Beginner · A2–B1

Indefinite Pronouns

Indefinite pronouns refer to people or things without specifying exactly who or what they are. Words like someone, everything, and nobody are among the most common in everyday English.

What are indefinite pronouns?

An indefinite pronoun does not refer to a specific person, place, or thing. They are formed by combining some-, any-, every-, or no- with -one, -body, or -thing.

The main indefinite pronouns

GroupPeoplePeopleThings
some-someonesomebodysomething
any-anyoneanybodyanything
every-everyoneeverybodyeverything
no-no onenobodynothing

When to use some- vs. any-

This is one of the most important distinctions for learners.

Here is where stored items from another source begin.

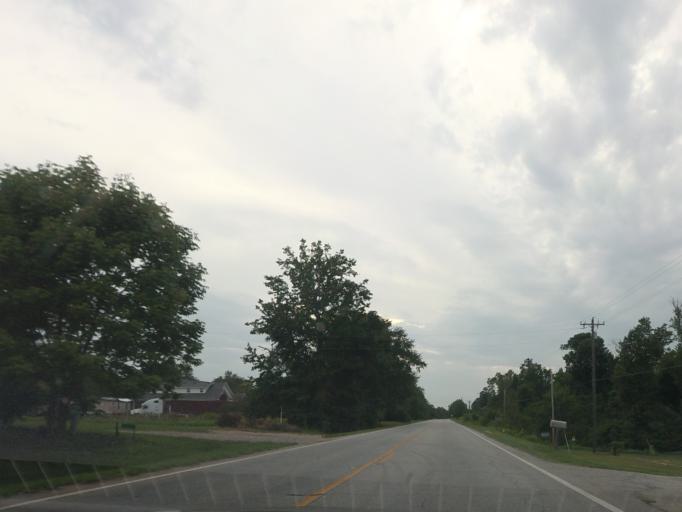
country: US
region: Georgia
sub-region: Twiggs County
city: Jeffersonville
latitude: 32.7614
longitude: -83.4511
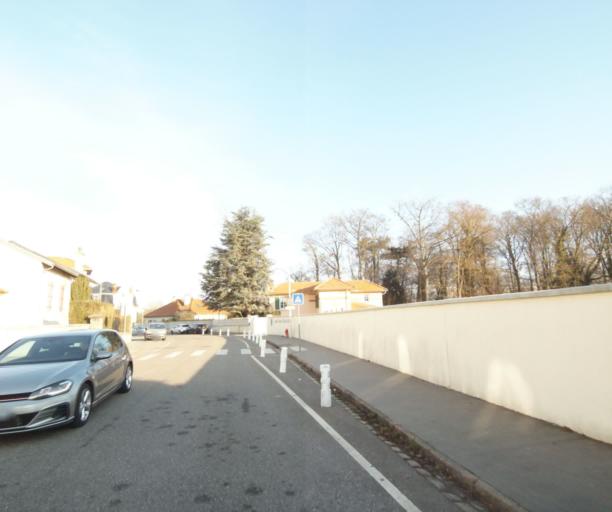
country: FR
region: Lorraine
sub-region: Departement de Meurthe-et-Moselle
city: Laxou
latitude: 48.6944
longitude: 6.1521
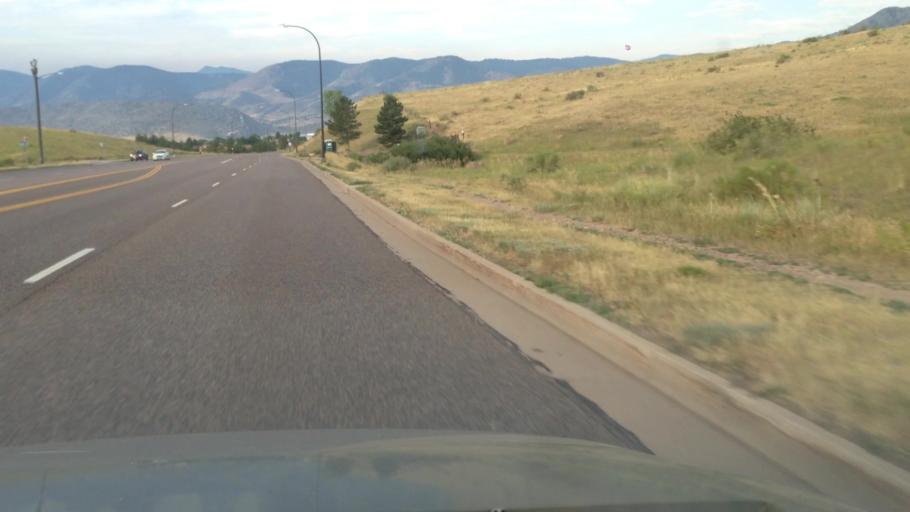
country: US
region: Colorado
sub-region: Jefferson County
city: West Pleasant View
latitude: 39.6878
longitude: -105.1538
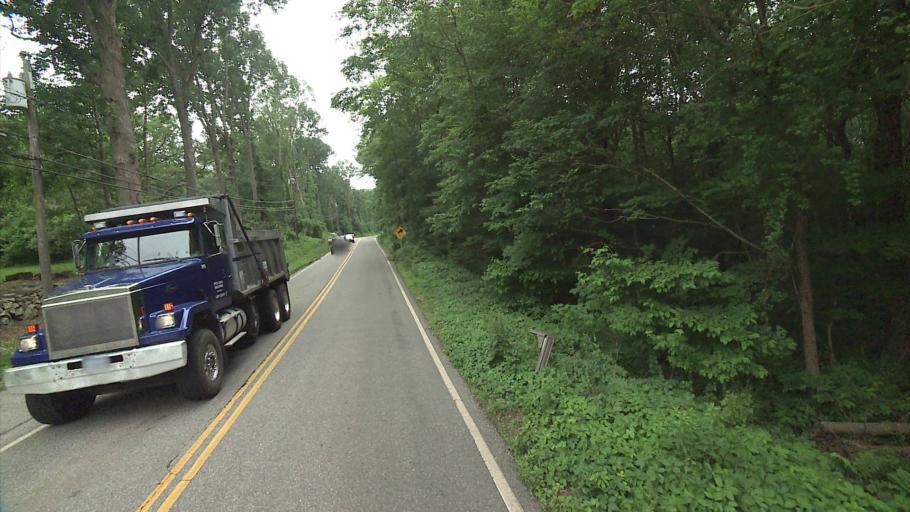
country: US
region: Connecticut
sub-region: Tolland County
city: Hebron
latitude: 41.6918
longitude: -72.3614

  • Use some- in affirmative (positive) sentences and in offers/requests where you expect "yes".
  • Use any- in negative sentences and most questions.
Some- vs. any-

Someone knocked on the door. (affirmative)

Is anyone home? (question)

There isn't anything left. (negative)

Would you like something to eat? (offer — expect "yes")

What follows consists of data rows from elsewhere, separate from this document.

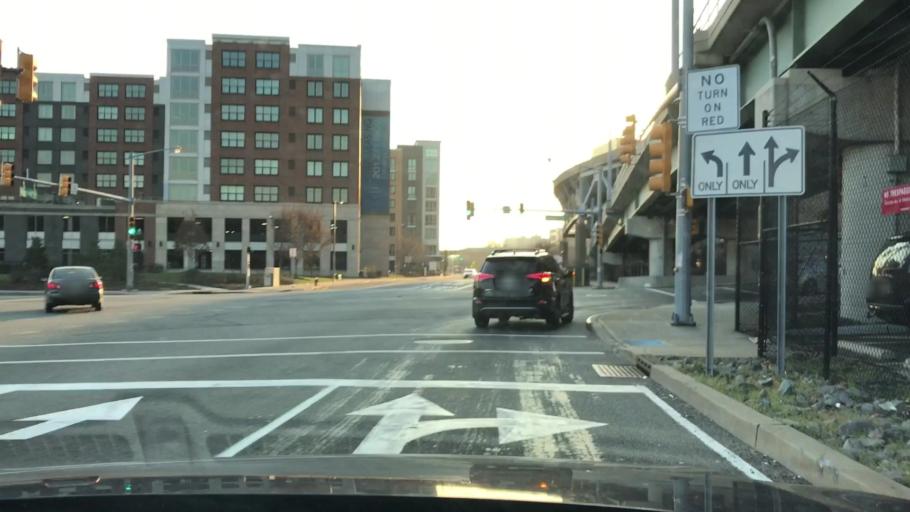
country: US
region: New Jersey
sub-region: Hudson County
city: Weehawken
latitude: 40.7640
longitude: -74.0206
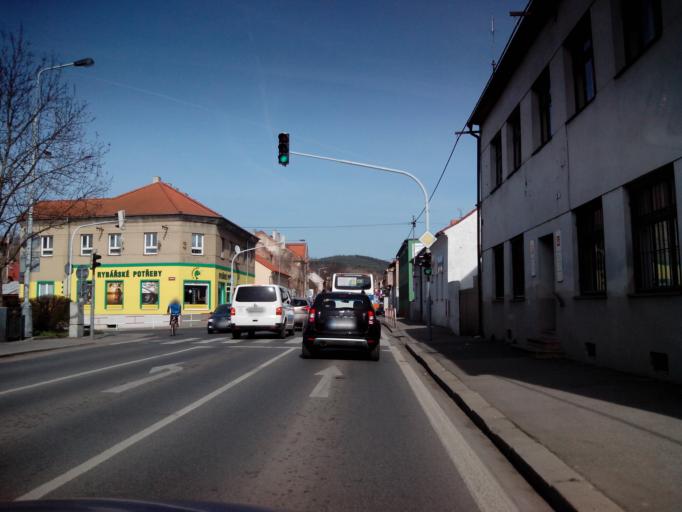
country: CZ
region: Central Bohemia
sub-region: Okres Beroun
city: Beroun
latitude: 49.9680
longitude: 14.0779
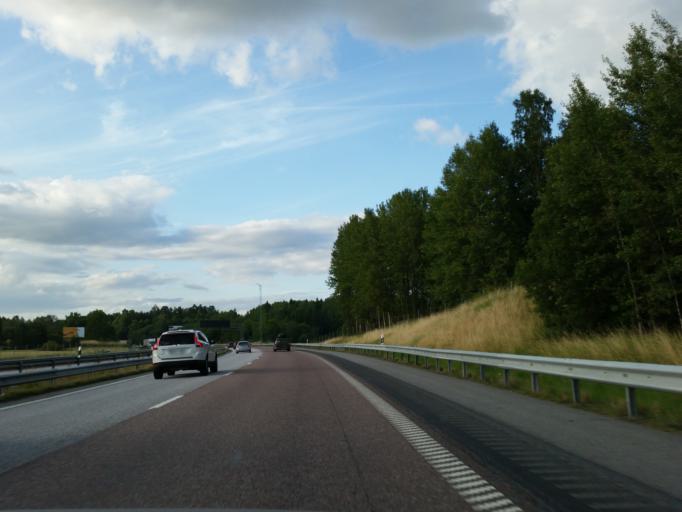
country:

No- pronouns and double negatives

No- pronouns (nobody, nothing, no one) are already negative. Do not use them with another negative word like not — this creates an incorrect double negative.

Correct usage

✗ I don't know nothing about it.

✓ I know nothing about it.

✓ I don't know anything about it.

Subject–verb agreement

All indefinite pronouns ending in -one, -body, and -thing are grammatically singular, even when the meaning feels plural. They take a singular verb.

Singular verb

Everyone is welcome. (not "are")

Nobody knows the answer.

Something smells delicious.

Other common indefinite pronouns

PronounMeaningExample
boththe two (plural)Both were correct.
eachevery one separatelyEach has its own role.
eitherone of twoEither is fine with me.
neithernot one of twoNeither was suitable.
few / a fewsmall numberA few stayed behind.
manylarge numberMany have tried.
severalmore than twoSeveral were missing.
all / most / nonequantityNone of it matters.

Tip: Someone and somebody mean exactly the same thing — somebody is slightly more informal. The same applies to anyone/anybody, everyone/everybody, and no one/nobody.